_DATASET CONTENT_:
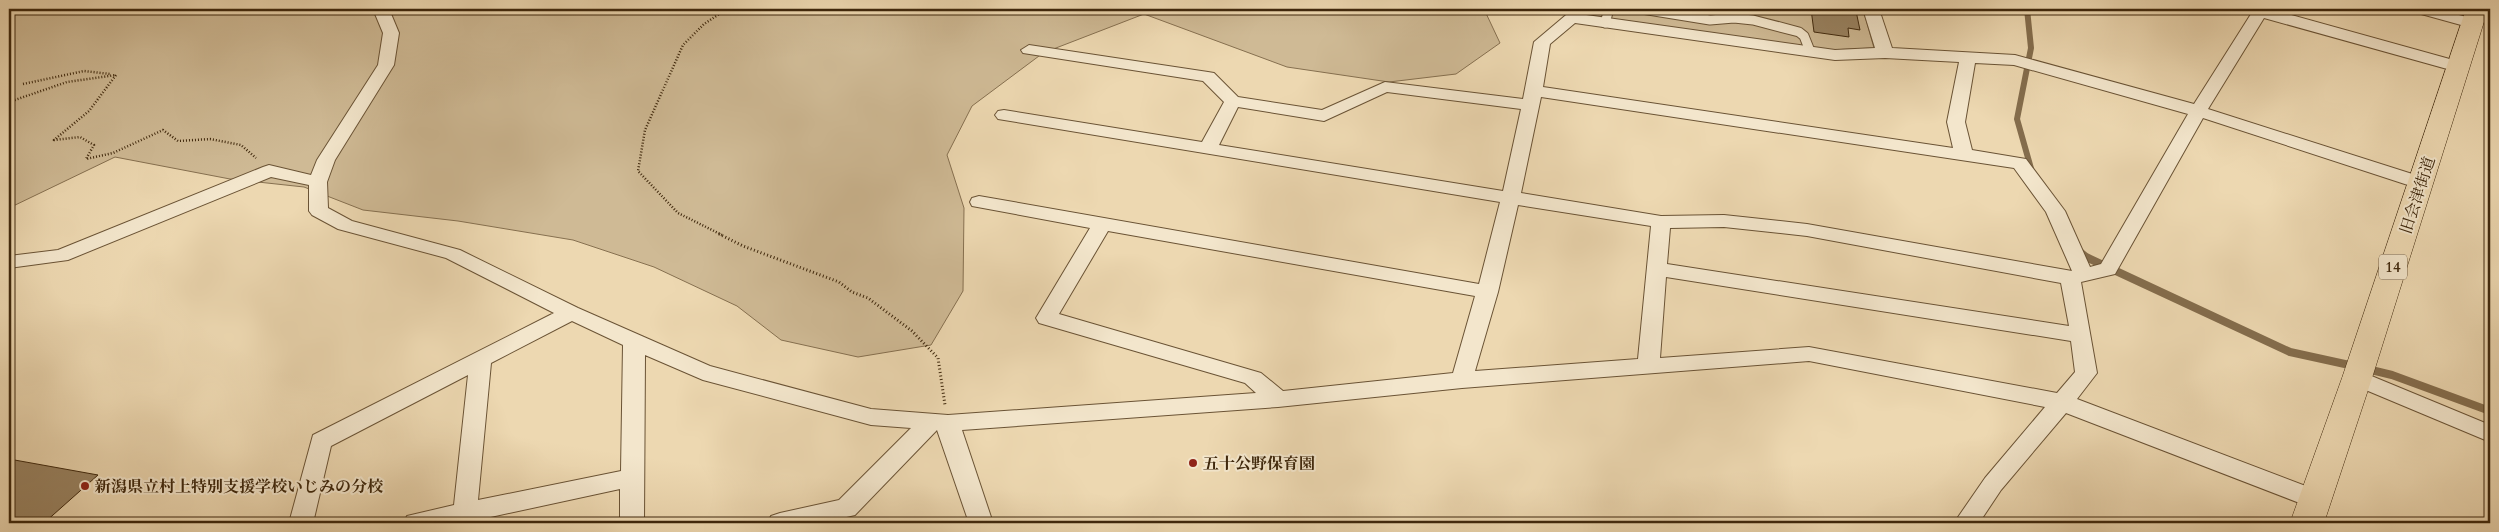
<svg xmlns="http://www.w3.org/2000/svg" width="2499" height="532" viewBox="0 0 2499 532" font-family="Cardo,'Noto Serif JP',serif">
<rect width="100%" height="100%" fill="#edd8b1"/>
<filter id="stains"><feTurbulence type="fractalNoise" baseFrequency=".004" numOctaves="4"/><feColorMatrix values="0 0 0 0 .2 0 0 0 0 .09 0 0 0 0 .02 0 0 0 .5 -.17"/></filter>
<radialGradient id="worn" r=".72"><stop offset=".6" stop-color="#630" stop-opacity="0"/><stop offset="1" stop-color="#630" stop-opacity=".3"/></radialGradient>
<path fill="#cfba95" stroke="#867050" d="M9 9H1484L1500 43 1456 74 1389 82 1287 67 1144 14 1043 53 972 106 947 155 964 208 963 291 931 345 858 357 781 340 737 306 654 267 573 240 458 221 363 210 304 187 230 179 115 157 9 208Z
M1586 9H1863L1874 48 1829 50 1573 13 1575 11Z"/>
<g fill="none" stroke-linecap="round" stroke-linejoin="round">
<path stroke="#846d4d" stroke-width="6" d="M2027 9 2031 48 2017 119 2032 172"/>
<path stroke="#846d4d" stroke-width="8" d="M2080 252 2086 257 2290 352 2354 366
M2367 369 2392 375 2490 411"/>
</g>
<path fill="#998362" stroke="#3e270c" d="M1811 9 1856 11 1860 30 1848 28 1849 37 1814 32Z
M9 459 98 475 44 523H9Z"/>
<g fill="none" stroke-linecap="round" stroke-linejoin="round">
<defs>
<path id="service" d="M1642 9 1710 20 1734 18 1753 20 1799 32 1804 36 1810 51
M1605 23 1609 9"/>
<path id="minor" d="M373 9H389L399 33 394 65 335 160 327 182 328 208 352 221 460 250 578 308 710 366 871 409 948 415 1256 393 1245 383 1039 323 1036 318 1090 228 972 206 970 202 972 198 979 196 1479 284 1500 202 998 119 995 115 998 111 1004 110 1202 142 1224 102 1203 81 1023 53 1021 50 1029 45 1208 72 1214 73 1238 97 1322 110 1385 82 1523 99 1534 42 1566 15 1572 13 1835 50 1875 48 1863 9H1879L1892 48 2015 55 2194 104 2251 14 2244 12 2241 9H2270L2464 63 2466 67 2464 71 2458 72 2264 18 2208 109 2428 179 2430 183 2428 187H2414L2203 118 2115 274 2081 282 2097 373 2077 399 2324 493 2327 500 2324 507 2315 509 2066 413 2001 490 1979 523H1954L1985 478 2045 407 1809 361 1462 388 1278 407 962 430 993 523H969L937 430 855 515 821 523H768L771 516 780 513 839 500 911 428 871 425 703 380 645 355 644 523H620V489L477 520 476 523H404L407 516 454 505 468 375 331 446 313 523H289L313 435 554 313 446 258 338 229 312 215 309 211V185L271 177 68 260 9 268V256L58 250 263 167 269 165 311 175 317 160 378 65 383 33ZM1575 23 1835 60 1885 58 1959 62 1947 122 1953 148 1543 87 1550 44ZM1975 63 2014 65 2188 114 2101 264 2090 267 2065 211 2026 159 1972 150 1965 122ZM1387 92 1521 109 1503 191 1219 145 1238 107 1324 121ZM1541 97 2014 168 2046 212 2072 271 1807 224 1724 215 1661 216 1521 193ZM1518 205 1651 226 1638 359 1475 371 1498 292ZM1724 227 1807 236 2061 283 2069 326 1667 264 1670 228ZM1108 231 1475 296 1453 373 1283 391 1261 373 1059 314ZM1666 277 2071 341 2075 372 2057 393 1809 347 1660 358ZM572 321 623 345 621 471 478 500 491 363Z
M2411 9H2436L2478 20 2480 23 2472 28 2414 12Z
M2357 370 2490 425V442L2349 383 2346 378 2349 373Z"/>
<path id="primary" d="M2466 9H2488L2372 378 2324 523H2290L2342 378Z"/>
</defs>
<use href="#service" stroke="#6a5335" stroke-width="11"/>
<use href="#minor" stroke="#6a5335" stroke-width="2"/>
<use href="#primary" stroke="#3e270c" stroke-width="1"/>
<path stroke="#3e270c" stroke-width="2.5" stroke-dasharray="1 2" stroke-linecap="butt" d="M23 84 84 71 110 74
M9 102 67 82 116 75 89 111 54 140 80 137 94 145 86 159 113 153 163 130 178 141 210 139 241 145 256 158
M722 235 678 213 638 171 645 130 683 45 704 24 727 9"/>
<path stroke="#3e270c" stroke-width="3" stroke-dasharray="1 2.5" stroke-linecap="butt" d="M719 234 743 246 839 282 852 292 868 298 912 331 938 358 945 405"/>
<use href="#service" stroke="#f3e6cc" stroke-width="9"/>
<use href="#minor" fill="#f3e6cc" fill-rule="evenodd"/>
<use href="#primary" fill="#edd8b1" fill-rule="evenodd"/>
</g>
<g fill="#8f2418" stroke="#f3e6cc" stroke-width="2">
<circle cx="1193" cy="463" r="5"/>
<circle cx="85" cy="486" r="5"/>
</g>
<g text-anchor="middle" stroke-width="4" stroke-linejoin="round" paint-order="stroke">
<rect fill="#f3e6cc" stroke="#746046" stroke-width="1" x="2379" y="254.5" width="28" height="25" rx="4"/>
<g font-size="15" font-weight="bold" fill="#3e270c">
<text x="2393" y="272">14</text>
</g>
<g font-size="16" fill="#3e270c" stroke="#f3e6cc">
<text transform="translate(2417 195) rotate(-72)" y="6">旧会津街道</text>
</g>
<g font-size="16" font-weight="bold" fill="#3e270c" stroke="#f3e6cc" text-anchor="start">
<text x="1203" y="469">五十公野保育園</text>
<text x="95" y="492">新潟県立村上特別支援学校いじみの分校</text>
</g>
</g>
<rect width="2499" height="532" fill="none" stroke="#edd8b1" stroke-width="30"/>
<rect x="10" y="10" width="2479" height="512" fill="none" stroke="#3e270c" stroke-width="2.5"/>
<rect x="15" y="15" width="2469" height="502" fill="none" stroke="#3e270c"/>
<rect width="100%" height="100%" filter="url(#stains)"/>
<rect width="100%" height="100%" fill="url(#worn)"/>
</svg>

_PROBLEM REQUIREMENTS_:
Work out the count of lines in the data above containing the string "worn". Give it alone.

_WORKED SOLUTION_:
2